Bunlara ek olarak, bu albümdeki parçaların süreleri önceki albümde yer alanlara kıyasla daha uzun tutulmuş. Bu durumun, dinleyicinin şarkının içerisinde yapacağı yolculuğun yarım kalmasının önünü kestiğini düşünüyorum. Bir macerayı takip eder gibi, tansiyonu yükselterek ritimleri dans ettiriyor Onur. Dolayısıyla derli toplu bir hikâye anlatıyor ve dinleyiciyi, kendine, hayata, düşüncelerine ilişkin bir rahatsızlığa teşvik ediyor.

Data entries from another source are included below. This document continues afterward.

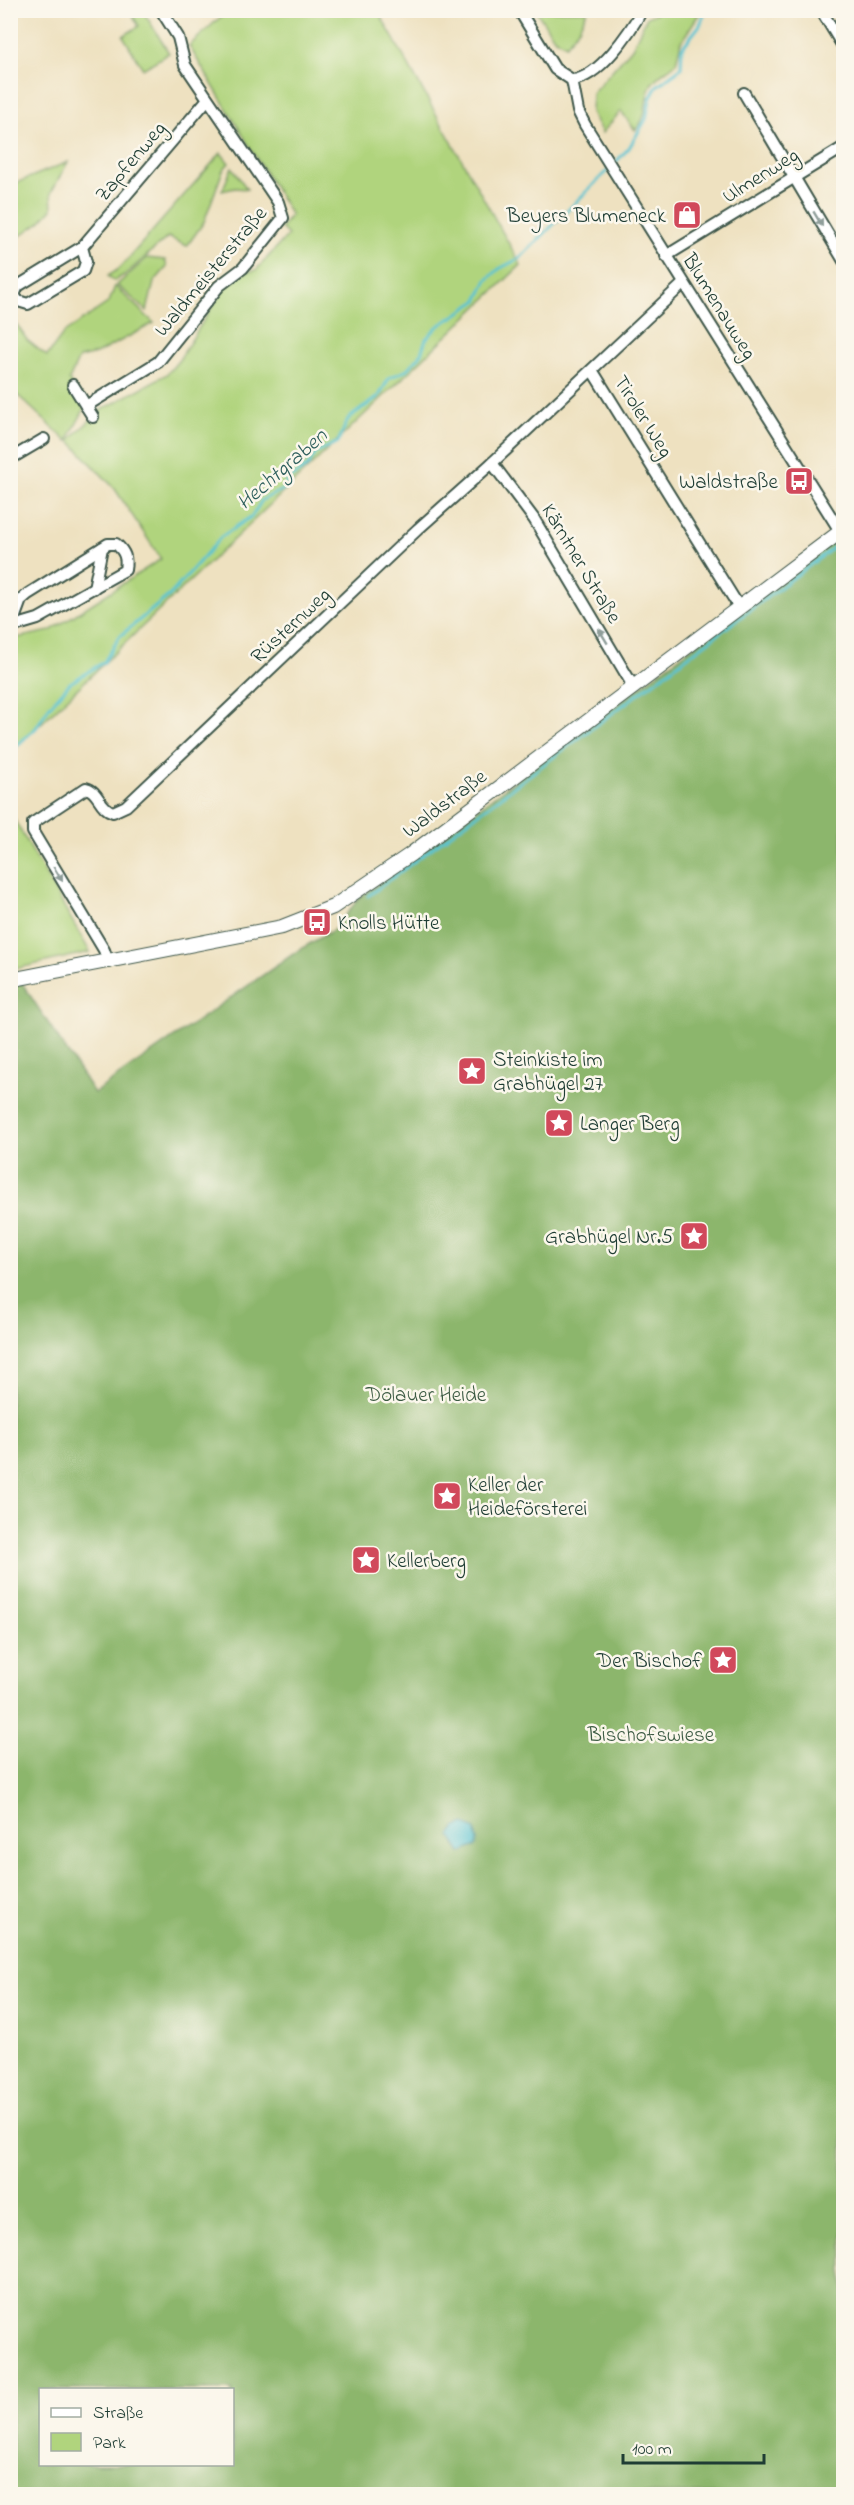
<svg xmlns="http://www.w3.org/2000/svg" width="854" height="2505" viewBox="0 0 854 2505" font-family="'Indie Flower',sans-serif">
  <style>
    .green { fill: #b0d47d; stroke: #688858; stroke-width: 1.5 }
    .forest { fill: #8cb66c; stroke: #567a50; stroke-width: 1.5; fill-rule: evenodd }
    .water { fill: #58c3d2; stroke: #3c8083; stroke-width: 1.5 }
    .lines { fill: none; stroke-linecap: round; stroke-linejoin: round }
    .stream { stroke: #58c3d2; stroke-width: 3 }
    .minor-casing { stroke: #3e5649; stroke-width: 14 }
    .major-casing { stroke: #3e5649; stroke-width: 16 }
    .minor { stroke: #fff; stroke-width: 10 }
    .major { stroke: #fff; stroke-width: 14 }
    .oneway { fill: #8f9e9a }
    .labels { text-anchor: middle; stroke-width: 5; stroke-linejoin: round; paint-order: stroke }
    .street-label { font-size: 21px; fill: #1f3d34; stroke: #fbf7ec }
    .poi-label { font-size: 21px; fill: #1f3d34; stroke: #fbf7ec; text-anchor: start }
    .park-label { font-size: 21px; fill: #3c5b43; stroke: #fbf7ec }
    .water-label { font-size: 22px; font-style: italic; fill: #2d5e5c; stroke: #fbf7ec }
  </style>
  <rect width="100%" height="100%" fill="#fbf7ec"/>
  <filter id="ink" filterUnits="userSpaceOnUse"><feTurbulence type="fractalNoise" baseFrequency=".0167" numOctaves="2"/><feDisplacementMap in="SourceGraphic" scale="12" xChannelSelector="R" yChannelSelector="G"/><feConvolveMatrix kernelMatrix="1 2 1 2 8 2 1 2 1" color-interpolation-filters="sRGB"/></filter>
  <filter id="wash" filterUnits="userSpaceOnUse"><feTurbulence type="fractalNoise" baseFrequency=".008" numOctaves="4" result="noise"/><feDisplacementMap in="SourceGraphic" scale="24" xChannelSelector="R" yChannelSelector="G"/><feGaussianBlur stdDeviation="1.35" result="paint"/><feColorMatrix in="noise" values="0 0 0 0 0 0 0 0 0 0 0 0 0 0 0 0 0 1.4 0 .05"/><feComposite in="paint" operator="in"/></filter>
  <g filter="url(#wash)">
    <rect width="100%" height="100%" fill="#eee1c0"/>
    <g class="green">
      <polygon points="130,11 143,11 169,53 143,69 123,36 139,26"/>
      <polygon points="227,11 378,11 521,265 11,752 11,639 50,631 161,559 115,489 69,440 101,410 167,374 179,360 225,286 245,272 256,270 288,235 281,228 291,215 189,46"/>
      <polygon points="536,11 587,11 579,28 566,45 554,38"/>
      <path d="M661 11H701L681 42 676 63C668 70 657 75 651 85 643 101 649 117 635 130L621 111 602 133 591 112 592 93 632 48 647 17Z"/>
      <polygon points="221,153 229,163 223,170 204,222 187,246 168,237 126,274 114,281 108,276 120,268"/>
      <polygon points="68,162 51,193 52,209 40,222 11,242 11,185"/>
      <polygon points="232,167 234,170 247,189 235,188 222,191"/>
      <polygon points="147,258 165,260 167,267 154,282 147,311 117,285"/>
      <polygon points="115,286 154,323 96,354 79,358 69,380 86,406 67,441 11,389 10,314 27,340 47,356 64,333 109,302"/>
      <polygon points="10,814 11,814 90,952 15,969 11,961"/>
    </g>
    <path class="forest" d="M843 534V2494H11L10 985 22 983 94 1093 299 950 335 929 359 898ZM460 1825 475 1829 476 1835 469 1847 461 1853 455 1845 454 1829ZM40 2390H232V2464H40Z"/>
    <polygon class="water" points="465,1824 475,1829 478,1840 476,1846 461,1853 451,1836 456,1827"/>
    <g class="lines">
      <g class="stream">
        <polyline points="614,164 629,148 646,119 650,99 657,86 681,68 682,48 700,25 706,10"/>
        <polyline points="10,752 36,728 49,707 70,683 104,662 120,636 171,594 221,537 252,516 262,500 284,489 287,480 307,467 317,452 338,442 348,419 379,396 389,378 405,371 420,356 426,339 437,327 477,301 487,280 499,269 520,258 609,169"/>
        <polyline points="368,896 837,545"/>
      </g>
    </g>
  </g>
  <g filter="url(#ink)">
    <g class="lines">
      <g class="minor-casing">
        <g id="minor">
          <path d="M519 10 555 69 572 80C599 78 630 32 642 10"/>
          <polyline points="821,10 844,48"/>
          <polyline points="572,80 578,111 585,125 840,531"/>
          <polyline points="744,93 844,261"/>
          <polyline points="82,247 86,262 83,271 28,304 18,301 14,295 18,286 82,247 207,100"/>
          <polyline points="666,256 844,147"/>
          <polyline points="592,370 739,607"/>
          <polyline points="73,385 86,406"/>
          <polyline points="93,417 86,406 158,362 219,286 243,268 283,218 278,202 185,65 178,37 161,10"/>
          <polyline points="10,459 44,439"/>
          <polyline points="492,463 534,519 633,686"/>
          <polyline points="94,588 102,548"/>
          <path d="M10 627H11L38 619 125 570C127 558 125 552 116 544H108L28 594 21 600 11 627"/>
          <path d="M108 962 104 950 33 832V823L86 788C99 791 99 808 113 812L126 806 418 529 492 463 683 284"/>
        </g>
      </g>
      <g class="major-casing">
        <polyline id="major" points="10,980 282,927 333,907 411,854 844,529"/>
      </g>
      <use href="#minor" class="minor"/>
      <use href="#major" class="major"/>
    </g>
    <defs><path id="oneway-solid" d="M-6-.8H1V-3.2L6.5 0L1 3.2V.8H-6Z" transform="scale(1.5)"/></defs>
    <g class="oneway">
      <use href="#oneway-solid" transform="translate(818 219) rotate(59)"/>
      <use href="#oneway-solid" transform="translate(603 636) rotate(-121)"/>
      <use href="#oneway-solid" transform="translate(58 874) rotate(59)"/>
    </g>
  </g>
  <defs>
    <g id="shop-square" transform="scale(1.5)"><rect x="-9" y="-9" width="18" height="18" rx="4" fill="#d1495b" stroke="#fbf7ec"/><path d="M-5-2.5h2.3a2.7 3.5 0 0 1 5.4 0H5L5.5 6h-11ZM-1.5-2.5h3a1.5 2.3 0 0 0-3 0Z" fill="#fff"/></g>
    <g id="bus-square" transform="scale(1.5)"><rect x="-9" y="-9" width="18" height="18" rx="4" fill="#d1495b" stroke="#fbf7ec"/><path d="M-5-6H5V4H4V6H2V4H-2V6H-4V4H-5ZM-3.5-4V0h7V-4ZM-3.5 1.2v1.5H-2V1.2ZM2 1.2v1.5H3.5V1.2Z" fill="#fff"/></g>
    <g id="sight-square" transform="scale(1.5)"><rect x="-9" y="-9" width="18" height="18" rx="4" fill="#d1495b" stroke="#fbf7ec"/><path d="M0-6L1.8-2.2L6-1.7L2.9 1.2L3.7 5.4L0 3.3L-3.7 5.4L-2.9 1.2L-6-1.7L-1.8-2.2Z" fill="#fff"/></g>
  </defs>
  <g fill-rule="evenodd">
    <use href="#shop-square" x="687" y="215"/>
    <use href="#bus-square" x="799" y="481"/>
    <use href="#bus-square" x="317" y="922"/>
    <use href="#sight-square" x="472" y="1071"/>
    <use href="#sight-square" x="559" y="1123"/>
    <use href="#sight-square" x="694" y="1236"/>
    <use href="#sight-square" x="447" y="1496"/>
    <use href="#sight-square" x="366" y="1560"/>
    <use href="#sight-square" x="723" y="1660"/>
  </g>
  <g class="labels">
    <g class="street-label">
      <text transform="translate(130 161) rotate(-50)" y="7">Zapfenweg</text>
      <text transform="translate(760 175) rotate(-32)" y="7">Ulmenweg</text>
      <text transform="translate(210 271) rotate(-50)" y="7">Waldmeisterstraße</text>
      <text transform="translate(720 306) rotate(58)" y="7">Blumenauweg</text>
      <text transform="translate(644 416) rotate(58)" y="7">Tiroler Weg</text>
      <text transform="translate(582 563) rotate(59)" y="7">Kärntner Straße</text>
      <text transform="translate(290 625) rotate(-43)" y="7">Rüsternweg</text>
      <text transform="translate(444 803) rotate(-37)" y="7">Waldstraße</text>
    </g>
    <g class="poi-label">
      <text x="666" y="222" text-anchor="end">Beyers Blumeneck</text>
      <text x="778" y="488" text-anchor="end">Waldstraße</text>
      <text x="338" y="929">Knolls Hütte</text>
      <text x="493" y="1066">Steinkiste im<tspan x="493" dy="24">Grabhügel 27</tspan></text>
      <text x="580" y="1130">Langer Berg</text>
      <text x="673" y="1243" text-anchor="end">Grabhügel Nr.5</text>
      <text x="468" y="1491">Keller der<tspan x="468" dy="24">Heideförsterei</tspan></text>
      <text x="387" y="1567">Kellerberg</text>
      <text x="702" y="1667" text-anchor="end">Der Bischof</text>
    </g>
    <g class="park-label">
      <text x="426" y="1401">Dölauer Heide</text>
      <text x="651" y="1741">Bischofswiese</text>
    </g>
    <g class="water-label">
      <text transform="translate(281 468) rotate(-41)" y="8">Hechtgraben</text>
    </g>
  </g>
  <rect width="854" height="2505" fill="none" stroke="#fbf7ec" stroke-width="36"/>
  <rect x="39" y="2388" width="195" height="78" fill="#fbf7ec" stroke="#a3ada2" stroke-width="1.5"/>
  <rect x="51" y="2408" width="30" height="9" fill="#ffffff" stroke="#a3ada2" stroke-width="1.5"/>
  <text x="93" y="2418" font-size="18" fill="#1f3d34">Straße</text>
  <rect x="51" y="2433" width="30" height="18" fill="#b0d47d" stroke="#a3ada2" stroke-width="1.5"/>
  <text x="93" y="2448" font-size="18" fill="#1f3d34">Park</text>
  <path d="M623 2454v9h141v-9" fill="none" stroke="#1f3d34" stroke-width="3"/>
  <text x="632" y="2454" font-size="18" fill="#1f3d34" stroke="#fbf7ec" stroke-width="4.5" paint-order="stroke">100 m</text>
</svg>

Hiphop kültürünün belki de en görünür öğesi olan rap müziğin bile müthiş emek verilerek hazırlanan şairane sözlerle derdini anlatmakta zorlandığı bu dönemde, hiçbir şey anlatmayan sözlerin iş yaptığı bu piyasaya enstrümantal bir albüm hediye etmenin çok cesurca olduğunun altını çizerek yazımı bitirmek istiyorum. Eğer Perceive albümünü tek kelimeyle tanımlamak gerekseydi hem albümün renkleri hem de sözlere gerek duymaksızın ayaklarını yere vurup yeri sarsan ruhu sebebiyle “protest” kelimesini seçerdim.